The present study has several limitations. Whereas the ecological study design can lead to the formation of a hypothesis, ultimately it does not prove a causative relationship - which a patient-based study design is able to establish. Potential confounders such as antimicrobial stewardship interventions (for example, the feedback of the data to the ICUs is a type of intervention) or promotion of hand hygiene could have influenced antibiotic use and antimicrobial resistance in individual ICUs. The number of ICUs participating in SARI increased from 36 to 53, with 47% of the ICUs reporting data over the 8-year period. ICUs that joined recently might therefore have had different antimicrobial usage patterns, as well as a different antimicrobial resistance situation. Outbreaks might have influenced pooled mean resistance data. World Health Organisation DDD do not always correctly reflect the actual prescribed daily dose [36, 37]. This inconsistency does not invalidate the systematic approach of the World Health Organisation, and therefore ICUs should use the DDD to make national and international comparisons of their antibiotic use.

Conclusions

Disturbingly, ICUs have little in reserve to control multidrug resistance among Gram-negative bacteria [38]. We consider five points to be of paramount importance. Firstly, ICUs must ensure proper detection in their laboratories of extended-spectrum β-lactamases among KPC-producing Enterobacteriaceae clinical isolates [39]. Secondly, treatment options for infections with multiresistant Gram-negative bacteria and KPC-producing organisms are limited. Besides tigecycline, therefore, old antibiotics like aminoglycosides, fosfomycin, colistin and rifampicin will have to be re-employed. Thirdly, treatment duration should be as short as is clinically feasible to reduce selection pressure [40]. Fourthly, screening on admission, as already established for MRSA, might be considered to address the increasing import of resistant pathogens into the ICU and to minimise the risk of transmission [24]. Finally, infection control - especially hand hygiene, the purpose of which is to prevent person-to-person spread - is elementary and crucial.

Key messages

  • The burden of resistance increased dramatically for 3GC-resistant E. coli and K. pneumoniae, which indicates a rise in ESBL-producing bacteria.

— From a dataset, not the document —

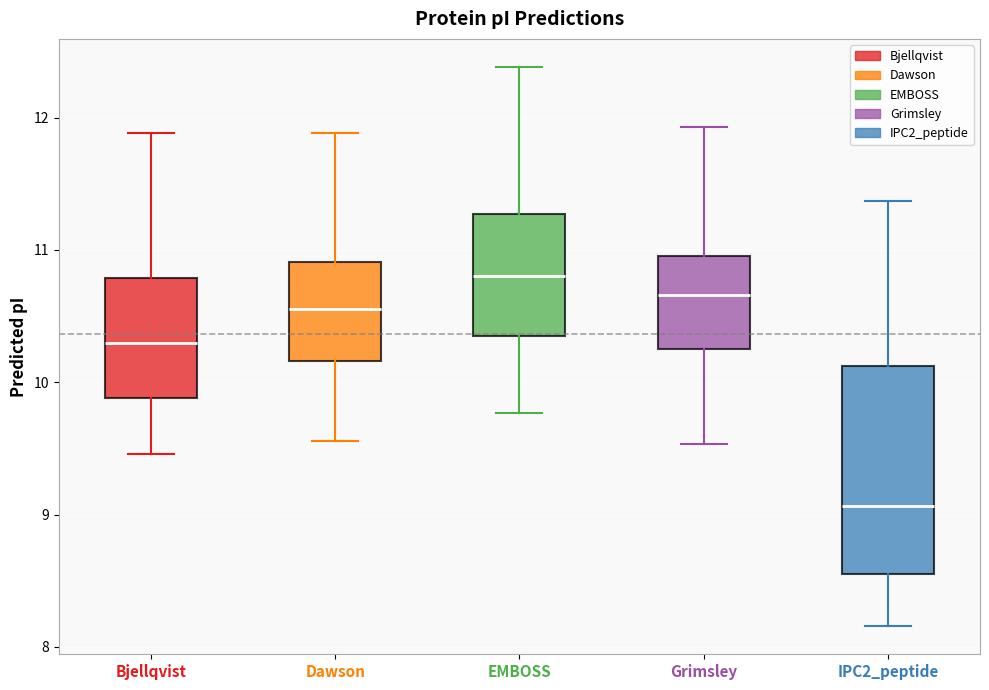

Which box's median line is the lowest?

IPC2_peptide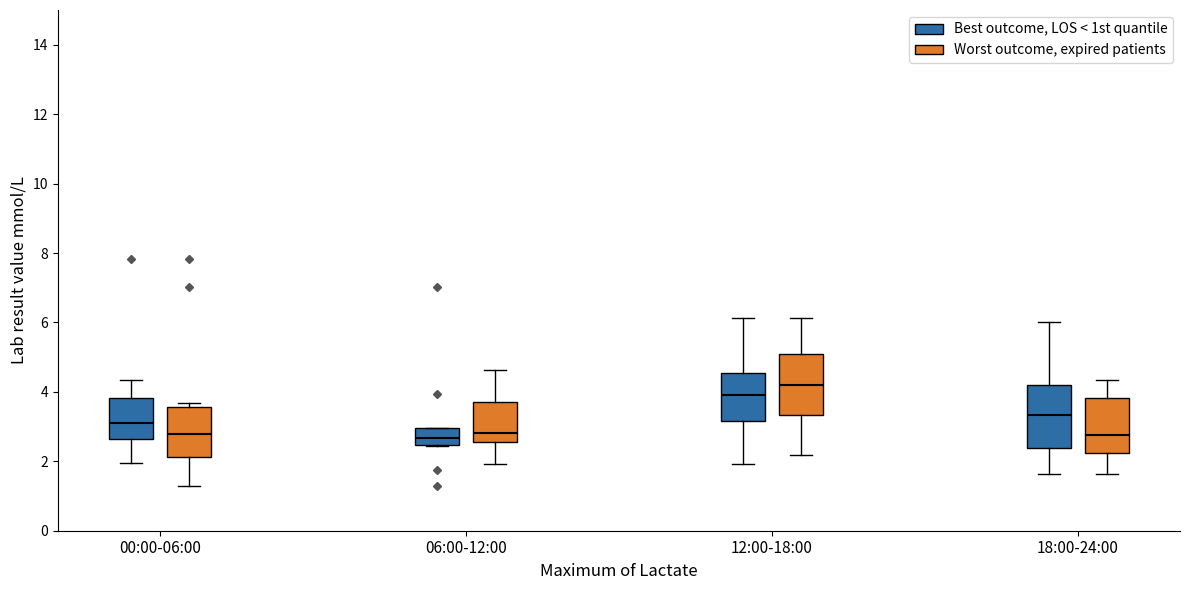

Where is the upper edge of the box for 12:00-18:00 (Worst outcome, expired patients) on the y-axis? The values are not printed on the chart, so give them approximately, as read against the axis.

5.0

  • This increase has been followed by a doubling of carbapenem use from 2001 through 2008.

  • Greater carbapenem use harbours the risk of greater selection of carbapenem resistance and is associated with permeability mutations in strains already producing ESBLs or KPCs.

  • Because treatment options for infections with multiresistant Gram-negative bacteria and KPC-producing organisms are limited, besides tigecycline, old antibiotics such as aminoglycosides, fosfomycin, and colistin with or without rifampicin will have to be re-employed.

  • Adopting appropriate infection control strategies becomes paramount to prevent transmission to other patients.